Diet and exercise affect metabolic and brain functioning through the sugar levels in blood. Heavy sugar intake can lead to a resistance to insulin, a hormone that helps regulate brain function and control blood sugar levels in the body. Since insulin strengthens the synaptic connections between brain cells, cognition can be impaired when these levels drop in the brain due to high sugar intake or poor diet. Other problems with sugar in the diet can occur when spikes in blood sugar levels can create symptoms for individuals like irritability, mood swings, brain fog and fatigue. These symptoms can easily translate to depression and anxiety when other risk factors are included. Sugar intake can also stimulate the release of the mood-boosting neurotransmitter serotonin and repeated stimulation of this may contribute to depleted levels (of serotonin) in the brain and thereby contribute to symptoms of depression.

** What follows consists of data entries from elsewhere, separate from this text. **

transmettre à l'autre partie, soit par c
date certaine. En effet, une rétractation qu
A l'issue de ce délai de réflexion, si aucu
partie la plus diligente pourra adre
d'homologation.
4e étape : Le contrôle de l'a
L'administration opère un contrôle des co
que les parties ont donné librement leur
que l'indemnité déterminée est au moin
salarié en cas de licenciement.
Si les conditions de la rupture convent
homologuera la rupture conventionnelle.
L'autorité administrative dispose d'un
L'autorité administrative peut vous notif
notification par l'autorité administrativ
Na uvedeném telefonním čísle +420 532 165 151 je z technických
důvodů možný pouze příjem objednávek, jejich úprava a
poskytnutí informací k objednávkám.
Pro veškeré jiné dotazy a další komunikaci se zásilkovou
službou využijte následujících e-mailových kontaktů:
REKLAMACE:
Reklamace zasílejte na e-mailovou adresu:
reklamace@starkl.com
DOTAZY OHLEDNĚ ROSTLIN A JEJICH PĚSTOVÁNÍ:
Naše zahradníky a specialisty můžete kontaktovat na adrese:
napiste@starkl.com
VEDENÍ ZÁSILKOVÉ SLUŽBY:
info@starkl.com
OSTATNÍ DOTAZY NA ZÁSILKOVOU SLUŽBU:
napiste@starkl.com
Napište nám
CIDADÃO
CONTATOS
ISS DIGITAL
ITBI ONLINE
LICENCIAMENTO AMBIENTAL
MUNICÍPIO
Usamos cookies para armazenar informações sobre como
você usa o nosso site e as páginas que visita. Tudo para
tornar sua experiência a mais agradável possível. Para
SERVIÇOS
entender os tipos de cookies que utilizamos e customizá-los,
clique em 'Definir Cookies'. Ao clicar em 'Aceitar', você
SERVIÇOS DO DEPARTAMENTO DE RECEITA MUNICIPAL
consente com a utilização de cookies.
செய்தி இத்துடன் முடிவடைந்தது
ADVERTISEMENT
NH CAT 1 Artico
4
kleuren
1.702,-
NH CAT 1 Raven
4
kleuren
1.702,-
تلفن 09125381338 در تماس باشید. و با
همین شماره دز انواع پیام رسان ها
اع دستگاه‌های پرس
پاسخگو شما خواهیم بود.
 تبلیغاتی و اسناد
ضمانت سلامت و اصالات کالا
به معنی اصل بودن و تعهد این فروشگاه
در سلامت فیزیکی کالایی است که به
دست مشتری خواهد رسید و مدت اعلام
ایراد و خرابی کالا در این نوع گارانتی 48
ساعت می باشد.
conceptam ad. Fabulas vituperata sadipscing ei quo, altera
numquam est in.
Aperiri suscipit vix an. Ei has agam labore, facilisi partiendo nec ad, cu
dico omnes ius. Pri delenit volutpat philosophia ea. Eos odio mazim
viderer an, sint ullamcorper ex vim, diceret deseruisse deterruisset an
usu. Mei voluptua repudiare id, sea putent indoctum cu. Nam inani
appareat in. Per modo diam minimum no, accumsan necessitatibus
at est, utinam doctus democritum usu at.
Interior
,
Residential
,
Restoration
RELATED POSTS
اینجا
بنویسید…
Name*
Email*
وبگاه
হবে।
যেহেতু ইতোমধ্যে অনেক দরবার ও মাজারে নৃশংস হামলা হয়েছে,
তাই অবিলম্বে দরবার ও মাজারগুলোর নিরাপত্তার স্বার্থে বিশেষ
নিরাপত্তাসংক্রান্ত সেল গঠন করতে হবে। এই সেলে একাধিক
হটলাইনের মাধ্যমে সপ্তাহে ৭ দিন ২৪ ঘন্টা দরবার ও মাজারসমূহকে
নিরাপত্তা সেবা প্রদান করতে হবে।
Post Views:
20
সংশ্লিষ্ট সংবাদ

Exercise has been shown to have an impact on brain functioning through changes in serotonin and hormone levels and as a result of the endorphins that are released during and after exercise. Exercise relieves stress, improves memory and sleep and has other benefits of increased socialization in some instances. Improved cardiovascular fitness also serves as a protective factor against disease that can otherwise have a negative impact on mood. Exercise that involves a heightened heart rate can be helpful for anxiety sufferers as it can contribute to normalizing this experience and help associate shortness of breath and heart racing with a positive experience rather than fear.
If a few tweeks to your diet combined with moderate regular exercise can have a real impact on the brain and it’s functioning, it’s worth a look. A healthy brain and body goes a long way toward a healthy mind. Eat less sugar, drink lots of water and improve cardiovascular fitness through walking or swimming (with others if possible) and your mind and body will be grateful.